Fulbright Briefing
Richard Hill
June 9, 2009
In a judgment dated June 2, 2009, the Singapore Court of Appeal has upheld a “hybrid” arbitration clause which provided that all disputes should be resolved “by arbitration before the Singapore International Arbitration Centre in accordance with the Rules of Arbitration of the International Chamber of Commerce.”
In the case of Insigma Technology Co Ltd v Alstom Technology Ltd [2009] SGCA 24, Insigma failed in its application to set aside an award rendered by an eminent three-member tribunal in an arbitration that was administered by the SIAC applying the ICC Arbitration Rules.
The decision is to some extent explained by Insigma’s conduct in the matter. When Alstom initially commenced an ICC arbitration, Insigma objected to the ICC’s jurisdiction, arguing that the SIAC could administer the arbitration under the ICC Rules. This caused Alstom to enquire of the SIAC whether they would in fact administer such an arbitration, and then to withdraw the ICC arbitration and commence arbitration at SIAC, which agreed to apply the ICC Rules. Notwithstanding this background, Insigma then argued before the arbitral tribunal and the Singapore High Court and Court of Appeal that the “hybrid” arbitration clause was invalid and void for uncertainty.

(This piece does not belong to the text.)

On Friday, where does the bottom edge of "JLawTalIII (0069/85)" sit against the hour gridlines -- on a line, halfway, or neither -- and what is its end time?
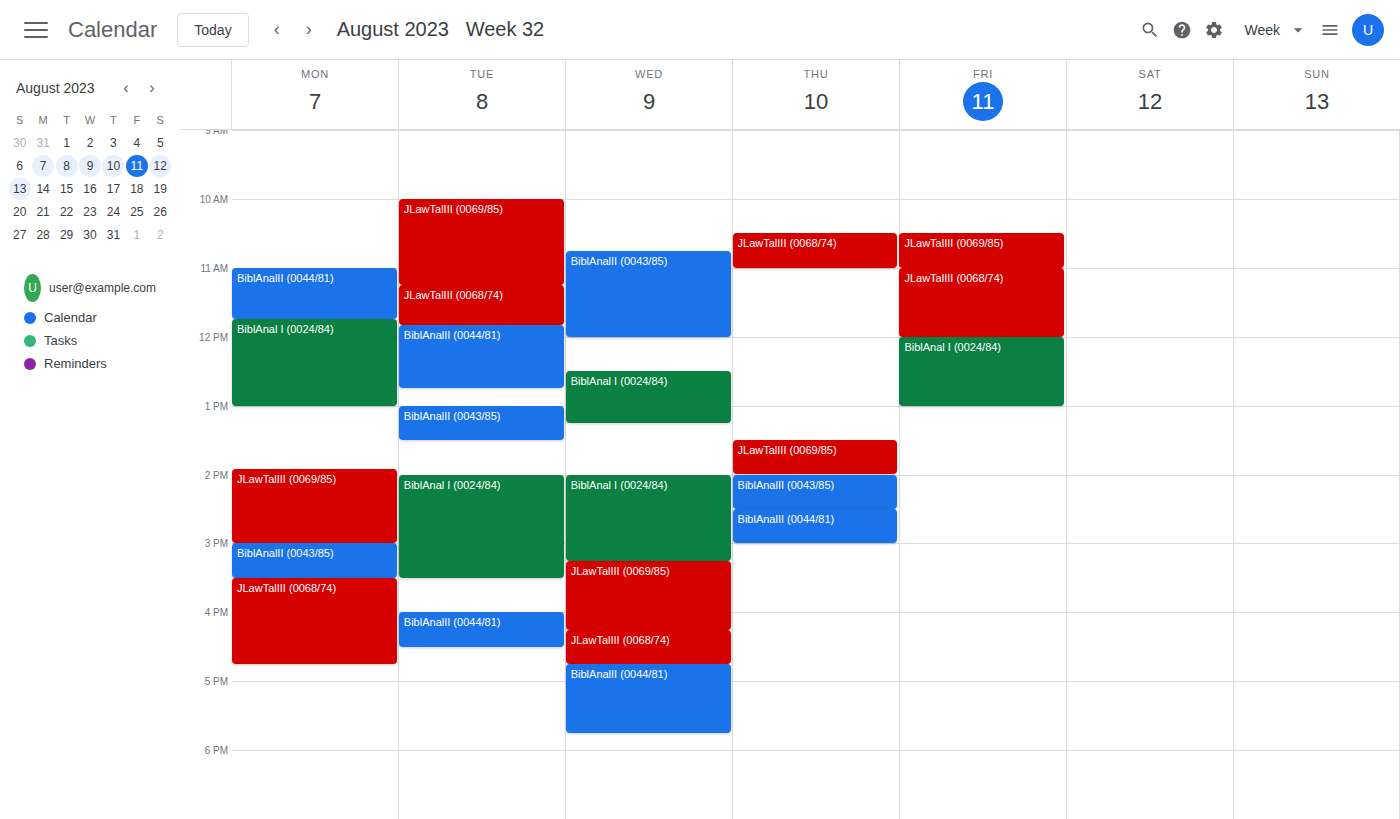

While this important factual background was a significant factor in the outcome of this case, the Singapore Court of Appeal set out a number of general principles to be applied in such cases, including the following: (i) where the parties have evinced a clear intention to settle any dispute by arbitration, the court should give effect to that intention even if certain aspects of the agreement are ambiguous, inconsistent or incomplete; (ii) where a clause can be interpreted in two different ways, the interpretation enabling the clause to be effective should be adopted in preference to that which prevents the clause from being effective; (iii) as far as possible, a commercially logical and sensible construction is to be preferred over another that is commercially illogical; (iv) there was no reason why a clause providing for the rules of one arbitral institution to be applied by a similar institution should be too uncertain to be given effect to; (v) a defect in an arbitration clause does not necessarily render it unworkable, since it may often be cured by the assistance of state courts, arbitral institutions and arbitrators, and in this case the clause was rendered workable by the SIAC agreeing to administer the arbitration in accordance with the ICC Rules; and (vi) no policy considerations would bar the SIAC from agreeing to administer an arbitration under the ICC Rules.
Comment
The potential controversy inherent in the Singapore Court’s decision is whether or not the SIAC can truly administer an arbitration “under the ICC Rules” given that the ICC Rules specify steps to be taken by “the Court” which is a reference to the ICC’s International Court of Arbitration. The Court’s role under the ICC Rules includes scrutiny of the draft award under Article 27. In this case, the role of the International Court of Arbitration was performed by the SIAC Board of Directors. The Singapore Court of Appeal’s decision however upheld the clause on this modified basis since it considered that to do so achieved a result that was closer to the intention of the parties than the alternative outcome of declaring the arbitration agreement unworkable. But while the Court of Appeal held that the clause “was rendered certain and workable in the present case by the SIAC agreeing to administer the arbitration in accordance with the ICC Rules” can the uncertainty as to what the parties actually agreed by this clause really be solved by the SIAC unilaterally electing to play a role of its choice? That uncertainly is perhaps demonstrated by the SIAC first having interpreted the clause as providing for arbitration in accordance with the SIAC rules but with the essential features of ICC arbitration that the parties would like to see, such as terms of reference and scrutiny of the award, only for the tribunal later to invite the SIAC to conduct the arbitration “in accordance with the ICC Rules to the exclusion of the SIAC Rules” which the SIAC then agreed to do.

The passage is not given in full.